__TASK GOAL__. The answer should consist of each line below that contains the word "UnsupportedResourceTypeDef".

__Records excerpted from a collection__.
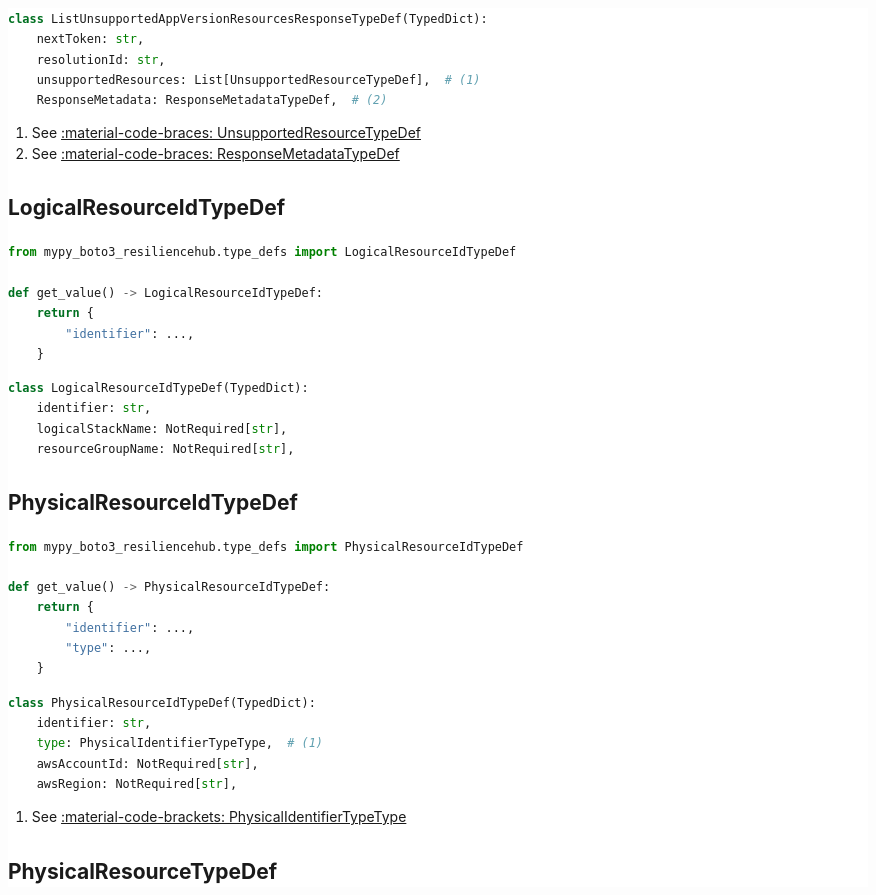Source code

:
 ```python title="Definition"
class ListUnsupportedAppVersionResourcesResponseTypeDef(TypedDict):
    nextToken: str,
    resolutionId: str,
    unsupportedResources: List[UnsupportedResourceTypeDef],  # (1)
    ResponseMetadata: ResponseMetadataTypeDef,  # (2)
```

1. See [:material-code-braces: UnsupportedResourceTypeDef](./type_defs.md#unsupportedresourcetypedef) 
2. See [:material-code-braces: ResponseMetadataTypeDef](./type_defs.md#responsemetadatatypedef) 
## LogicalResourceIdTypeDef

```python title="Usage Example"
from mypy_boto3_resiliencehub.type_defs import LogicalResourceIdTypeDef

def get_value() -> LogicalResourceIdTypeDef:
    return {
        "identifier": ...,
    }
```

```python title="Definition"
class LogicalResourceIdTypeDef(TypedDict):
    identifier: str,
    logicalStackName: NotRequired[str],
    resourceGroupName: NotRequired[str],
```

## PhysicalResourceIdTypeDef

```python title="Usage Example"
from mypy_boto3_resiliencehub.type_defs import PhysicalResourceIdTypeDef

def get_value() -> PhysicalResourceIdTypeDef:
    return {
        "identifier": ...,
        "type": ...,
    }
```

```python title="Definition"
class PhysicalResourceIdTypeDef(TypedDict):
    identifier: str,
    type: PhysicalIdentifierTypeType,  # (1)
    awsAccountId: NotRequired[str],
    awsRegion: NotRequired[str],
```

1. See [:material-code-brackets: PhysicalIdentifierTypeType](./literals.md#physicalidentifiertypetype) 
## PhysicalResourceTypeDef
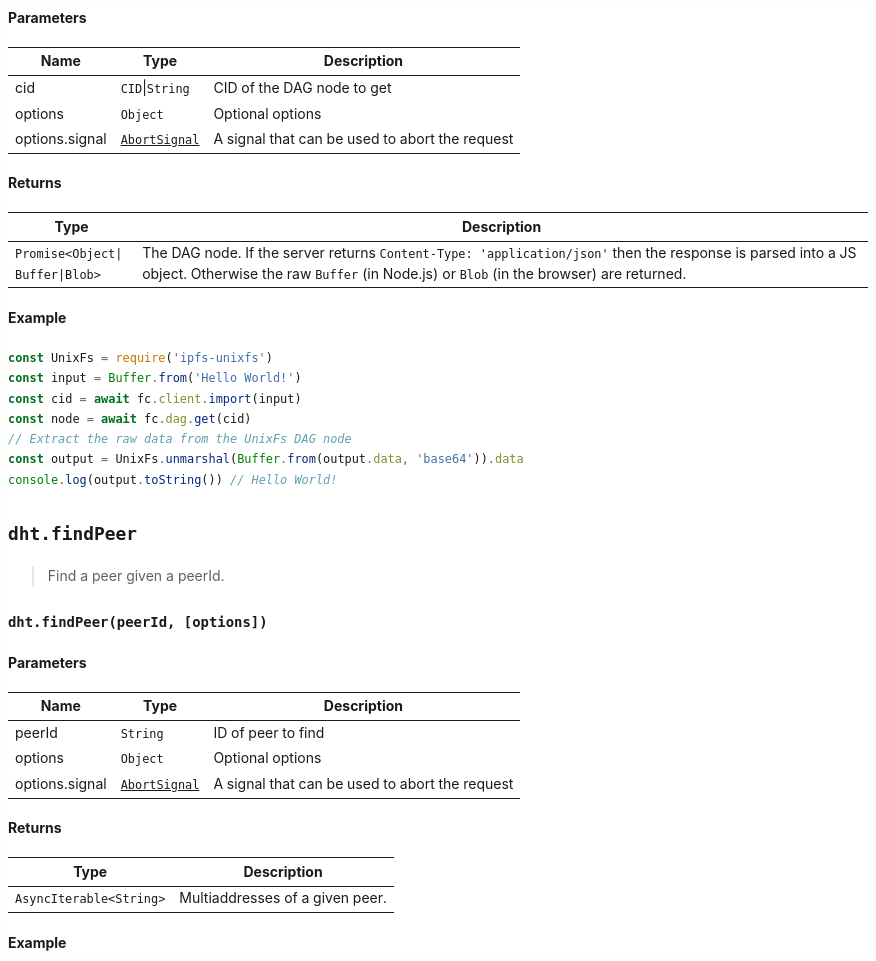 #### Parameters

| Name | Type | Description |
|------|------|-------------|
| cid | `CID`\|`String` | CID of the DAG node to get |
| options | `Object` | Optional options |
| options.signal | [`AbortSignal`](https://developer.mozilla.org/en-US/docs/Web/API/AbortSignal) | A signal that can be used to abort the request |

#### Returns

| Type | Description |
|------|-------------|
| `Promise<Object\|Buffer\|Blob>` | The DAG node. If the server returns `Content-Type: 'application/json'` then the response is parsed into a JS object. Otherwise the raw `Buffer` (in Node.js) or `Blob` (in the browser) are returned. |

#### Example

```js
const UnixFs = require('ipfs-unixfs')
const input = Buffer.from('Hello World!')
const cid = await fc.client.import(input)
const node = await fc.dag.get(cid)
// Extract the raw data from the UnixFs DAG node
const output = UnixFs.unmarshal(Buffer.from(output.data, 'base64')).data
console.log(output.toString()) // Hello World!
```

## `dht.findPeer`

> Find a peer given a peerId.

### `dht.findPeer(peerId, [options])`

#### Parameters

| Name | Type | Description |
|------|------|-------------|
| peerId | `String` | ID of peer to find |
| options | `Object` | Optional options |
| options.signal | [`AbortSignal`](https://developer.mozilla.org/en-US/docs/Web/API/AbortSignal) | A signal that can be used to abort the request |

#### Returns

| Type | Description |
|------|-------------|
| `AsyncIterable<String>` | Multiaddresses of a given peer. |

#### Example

==

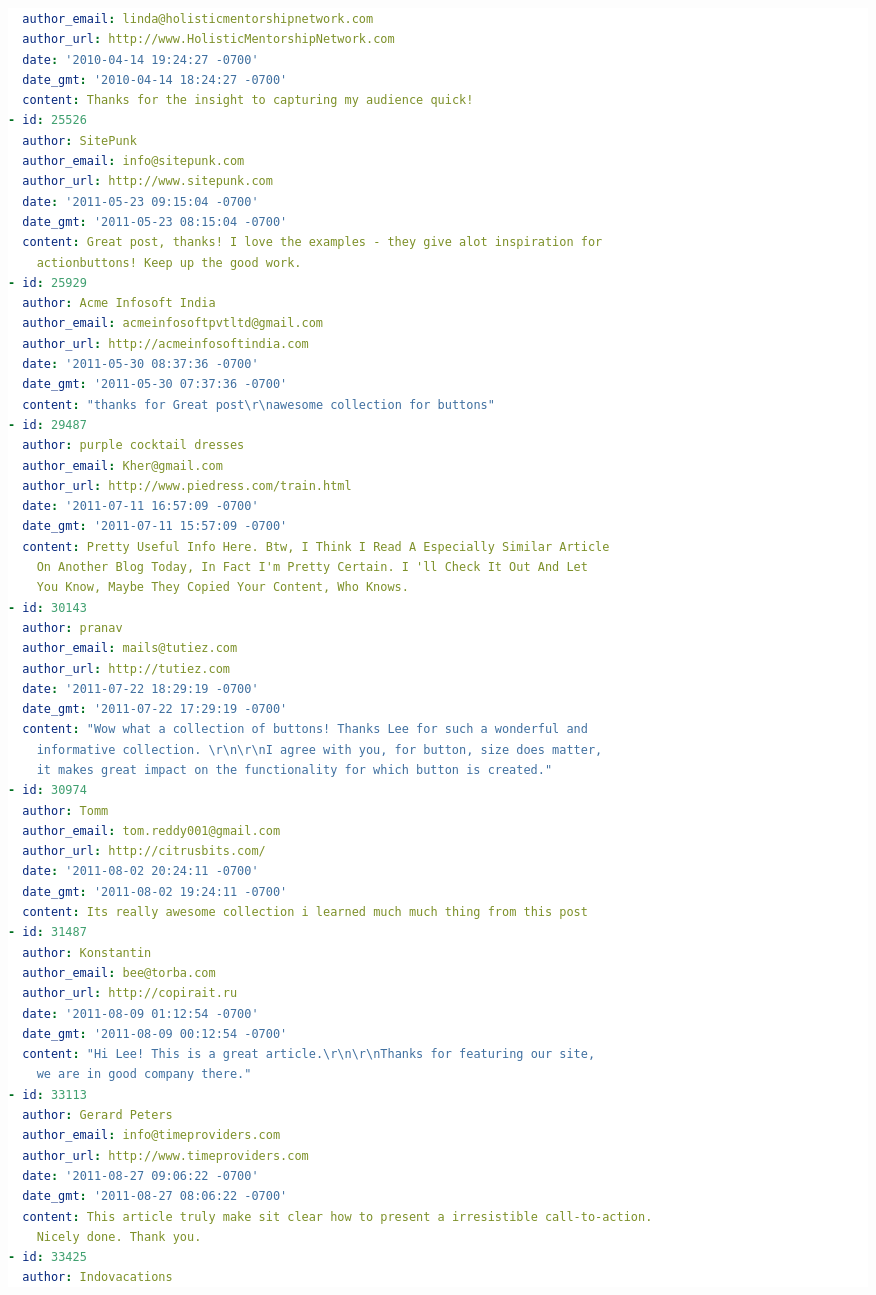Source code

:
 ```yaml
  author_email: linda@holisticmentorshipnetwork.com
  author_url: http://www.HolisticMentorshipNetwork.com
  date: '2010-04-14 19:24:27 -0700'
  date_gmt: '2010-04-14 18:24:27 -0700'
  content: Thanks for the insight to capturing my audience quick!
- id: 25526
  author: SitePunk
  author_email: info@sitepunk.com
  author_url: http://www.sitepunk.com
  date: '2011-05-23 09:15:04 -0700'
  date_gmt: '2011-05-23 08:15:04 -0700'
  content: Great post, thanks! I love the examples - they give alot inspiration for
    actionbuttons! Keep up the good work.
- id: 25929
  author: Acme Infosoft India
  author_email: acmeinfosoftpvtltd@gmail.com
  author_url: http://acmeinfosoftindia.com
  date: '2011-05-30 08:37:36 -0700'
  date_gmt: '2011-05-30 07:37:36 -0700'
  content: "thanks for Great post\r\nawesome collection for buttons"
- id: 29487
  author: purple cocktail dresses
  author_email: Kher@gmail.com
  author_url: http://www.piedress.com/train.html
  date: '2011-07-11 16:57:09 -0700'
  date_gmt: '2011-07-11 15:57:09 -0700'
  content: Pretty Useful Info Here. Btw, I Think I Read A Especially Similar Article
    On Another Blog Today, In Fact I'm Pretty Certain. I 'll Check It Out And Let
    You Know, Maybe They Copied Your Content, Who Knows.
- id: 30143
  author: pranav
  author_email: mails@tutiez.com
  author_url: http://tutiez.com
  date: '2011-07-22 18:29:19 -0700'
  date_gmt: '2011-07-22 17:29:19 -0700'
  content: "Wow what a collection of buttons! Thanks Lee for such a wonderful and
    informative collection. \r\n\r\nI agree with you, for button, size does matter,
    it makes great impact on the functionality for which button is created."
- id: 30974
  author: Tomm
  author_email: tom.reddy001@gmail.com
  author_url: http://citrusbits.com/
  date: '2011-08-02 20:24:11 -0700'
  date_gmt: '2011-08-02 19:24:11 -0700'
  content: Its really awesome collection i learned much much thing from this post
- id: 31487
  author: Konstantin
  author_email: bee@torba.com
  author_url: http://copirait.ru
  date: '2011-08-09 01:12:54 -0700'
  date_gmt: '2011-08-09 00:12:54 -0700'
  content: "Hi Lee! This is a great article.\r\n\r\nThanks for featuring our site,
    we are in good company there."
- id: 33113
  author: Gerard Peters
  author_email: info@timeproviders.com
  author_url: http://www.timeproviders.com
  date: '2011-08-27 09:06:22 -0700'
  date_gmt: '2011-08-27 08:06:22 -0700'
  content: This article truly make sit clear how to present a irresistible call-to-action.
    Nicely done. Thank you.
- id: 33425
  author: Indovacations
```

__RESPONSE AREA__.
    unsupportedResources: List[UnsupportedResourceTypeDef],  # (1)
1. See [:material-code-braces: UnsupportedResourceTypeDef](./type_defs.md#unsupportedresourcetypedef) 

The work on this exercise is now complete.